Imanol Arias y María Barranco protagonizan esta comedia burguesa sobre la libertad de expresión escrita por la francesa Salomé Lelouch

El moralismo burgués de los franceses viene de lejos. Por lo menos, desde la Ilustración, cuando sus philosophes pretendieron desde la exquisitez de sus salones aleccionarnos sobre el bien y el mal. Desde aquellas, ese género teatral de corte neoclásico nos ha pretendido educar sobre esto y aquello sin enfangarse en absoluto. Me viene a la cabeza alguna de estas bagatelas procedentes del país vecino como Serlo o no, de Jean-Claude Grumberg que nos trajo el afrancesado Flotats. Es el marchamo de aquella cultura, con su humor infantil y con la manera tan higiénica de ponerse estupendo. Así ocurre con el texto de Salomé Lelouch, quien, en aras de defender la libertad de expresión o la conveniencia de decir la verdad, se inventa esta nimiedad donde, atentos, no contamos con un argumento. Ni siquiera con el nombre de estas personas. Después de todo, qué más da, si son espectros sexagenarios, o sea, boomers elegantes, y con eso nos vale para que volquemos sobre ellos todos nuestros prejuicios. La duración de 65 minutos es del todo significativa. Podría haberse extendido horas, pero todo queda dicho en los primeros instantes. El resto es repetición del mecanismo.

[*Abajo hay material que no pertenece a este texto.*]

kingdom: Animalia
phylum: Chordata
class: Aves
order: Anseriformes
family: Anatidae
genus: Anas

Imanol Arias y María Barranco adoptan unas formas interpretativas acomodaticias. Se introducen en un esquema rígido y lo arrastran hasta el final del espectáculo. En realidad, como no sucede nada, pueden perfectamente ejecutar sus papeles sin redondearlos, ni atravesar ningún arco. Él cumple con la función de tipo que prefiere navegar en la equidistancia, sobre todo porque es el único modo de ser «feliz» y de lograr que su matrimonio dure. Resulta que ella va con una verdad tan insolente por delante, que parece haberse olvidado de los usos propios de la cortesía. Es una «activista» y tiene opinión (doxa, pura y dura) sobre lo divino y lo humano. Quizás en esta señora encontremos lo único curioso del montaje, precisamente por su «sinceridad».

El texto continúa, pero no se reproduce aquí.